[PASSAGE SHOWN — start]

The descriptions in the 19c reference manual for these columns is as follows:

  • maxquerylen – Identifies the length of the longest query (in seconds) executed in the instance during the period. You can use this statistic to estimate the proper setting of the UNDO_RETENTION initialization parameter. The length of a query is measured from the cursor open time to the last fetch/execute time of the cursor. Only the length of those cursors that have been fetched/executed during the period are reflected in the view.
  • maxqueryid – SQL identifier of the longest running SQL statement in the period

It would be hard to misunderstand the meaning of the second column – if the first column tells us that Oracle has spotted a “longest query” then the second column gives us the sql_id so we can check v$sql to find out what it was. But what sort of queries are going to show up as the “longest query” in the interval?

Here’s an example from a few hours of a nearly idle instance, querying the begin and end times (formatted to show just day of month + time), with the two critical columns,


select  begin_time, end_time, maxquerylen, maxqueryid 
from    v$undostat 
order by 
    begin_time
;

BEGIN_TIME	END_TIME    MAXQUERYLEN MAXQUERYID
--------------- ----------- ----------- -------------
...
04 10:50:18	04 11:00:18	      0
04 11:00:18	04 11:10:18	    356 f3yfg50ga0r8n
04 11:10:18	04 11:20:18	    883 25u1mbkcr9rnu
04 11:20:18	04 11:30:18	   1486 25u1mbkcr9rnu
04 11:30:18	04 11:40:18	   2090 25u1mbkcr9rnu
04 11:40:18	04 11:50:18	      0
04 11:50:18	04 12:00:18	   3299 25u1mbkcr9rnu
04 12:00:18	04 12:10:18	   3903 25u1mbkcr9rnu
04 12:10:18	04 12:20:18	   4507 25u1mbkcr9rnu
04 12:20:18	04 12:30:18	      0
04 12:30:18	04 12:40:18	      0
04 12:40:18	04 12:50:18	      0
04 12:50:18	04 13:00:18	      0
04 13:00:18	04 13:10:18	      0
04 13:10:18	04 13:20:18	      0
04 13:20:18	04 13:30:18	      0
04 13:30:18	04 13:37:27	   9035 25u1mbkcr9rnu

173 rows selected.

Notice, particularly, that the SQL_ID 25u1mbkcr9rnu disappears from the 11:40 interval, then re-appears at 11:50, then disappears again from 12:20 through 13:20 (lunchtime), then reappears again at 13:30. And when it reappears after an absence the query length has increased in a way that’s consistent with the gap. So it looks as if the query wasn’t running during the gap, but turns out to have been running after the gap ended. (Is this Quantum queries?)

[PASSAGE SHOWN — finish]
[AVAILABLE DATA — start]

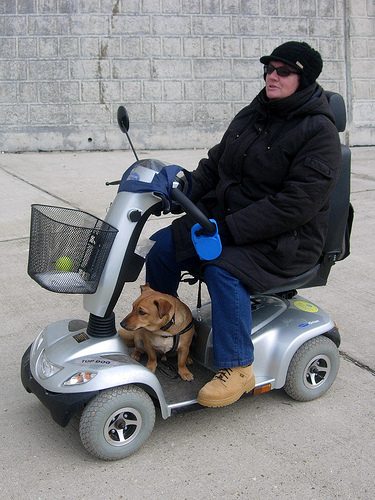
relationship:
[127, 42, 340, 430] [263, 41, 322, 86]
lady wearing hat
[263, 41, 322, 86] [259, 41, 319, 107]
hat on top of head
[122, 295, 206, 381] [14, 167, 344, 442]
dog sitting on scooter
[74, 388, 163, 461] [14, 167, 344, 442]
front tire of scooter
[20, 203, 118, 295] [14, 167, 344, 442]
basket on front of scooter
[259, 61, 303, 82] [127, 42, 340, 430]
sunglasses worn by lady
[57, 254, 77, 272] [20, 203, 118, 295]
ball in basket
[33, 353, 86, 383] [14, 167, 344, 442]
headlight of scooter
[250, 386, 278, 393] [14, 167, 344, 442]
reflector of scooter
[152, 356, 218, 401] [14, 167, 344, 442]
floor of scooter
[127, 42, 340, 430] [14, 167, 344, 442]
lady riding scooter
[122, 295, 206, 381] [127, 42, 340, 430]
dog below lady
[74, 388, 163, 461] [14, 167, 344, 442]
wheel of scooter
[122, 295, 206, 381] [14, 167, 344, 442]
dog riding scooter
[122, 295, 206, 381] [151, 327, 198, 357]
dog wearing harness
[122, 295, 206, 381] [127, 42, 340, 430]
dog sitting near lady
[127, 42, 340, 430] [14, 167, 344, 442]
lady sitting on scooter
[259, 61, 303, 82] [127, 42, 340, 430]
sunglasses on face of lady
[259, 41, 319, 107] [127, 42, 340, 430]
head of lady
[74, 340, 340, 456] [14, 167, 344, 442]
wheels on bottom of scooter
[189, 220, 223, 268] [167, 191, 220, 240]
leash hanging from handlebar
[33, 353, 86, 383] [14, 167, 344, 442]
headlight in front of scooter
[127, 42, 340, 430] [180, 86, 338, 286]
lady wearing jacket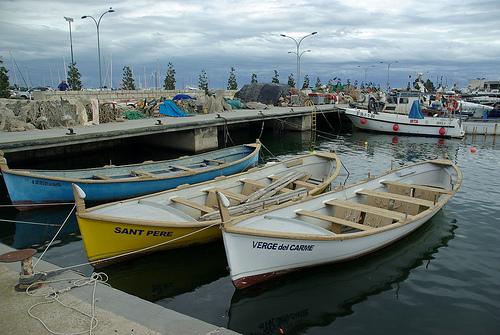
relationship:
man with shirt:
[404, 91, 430, 121] [409, 100, 426, 121]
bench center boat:
[297, 176, 443, 232] [211, 154, 461, 282]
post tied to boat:
[2, 245, 41, 295] [211, 154, 461, 282]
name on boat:
[250, 239, 314, 251] [211, 154, 461, 282]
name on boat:
[114, 227, 173, 239] [75, 147, 345, 267]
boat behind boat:
[344, 102, 465, 138] [75, 147, 345, 267]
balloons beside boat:
[355, 116, 452, 140] [340, 100, 461, 136]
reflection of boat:
[234, 212, 462, 323] [226, 164, 461, 288]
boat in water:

[AVAILABLE DATA — finish]

◆ EXERCISE PROMPT:
Continue the Oracle v$undostat write-up above, picking up right after its final sentence.

◆ RESULT BELOW:
The explanation is in the detail of the definition: “from the cursor open time to the last fetch/execute time”. From an SQL*Plus session I “set pause on” then executed the query “select * from all_objects” and hit return a few times to get a few pages of output. Then, spread over the next couple of hours, I hit return a few more times to get a few more pages of output. Each time I hit return my session does another fetch call, and the code behind v$undostat notices that my query is still active.

I don’t know exactly how Oracle is keeping track of “active” statements because there seem to be some inconsistencies in the reporting (and I’ll comment on those later), but as a first approximation, until you close a cursor (either explicitly or implicitly) some piece of Oracle’s code registers the fact that the query might do further fetches, which means it might need to apply more undo to make current data read-consistent with the cursor’s start SCN, which means that it should take note of the time the cursor has been open because the undo retention time might need to be that long.

Inconsistencies.

I said there were some inconsistencies in the reporting. I’ve noticed three anomalies – perhaps due to the extreme idleness of the instance I was using for testing.

  1. At about 12:45 I hit return a few times to get the maxquerylen and maxqueryid refreshed – but the code didn’t seem to notice that I had done a few more fetches of a long running query. So it seems to be possible for Oracle to miss the query that should be reported.
  2. At about 11:52 I hit return a few times again, and you can see that the two critical columns were refreshed, but if you do the arithmetic Oracle has attributed 600 seconds to the query – the whole of the 10 minute refresh interval, not just the time up to the moment of the last fetch that I had done in that interval.
  3. I didn’t hit return again until about 12:45 (the moment in point 1 above when the two columns didn’t refresh the way I though they should), but the columns kept updating through 12:00 and 12:10 intervals anyway before disappearing from the 12:20 interval. So it looks like queries can be reported as long running even when they haven’t been executing or fetching.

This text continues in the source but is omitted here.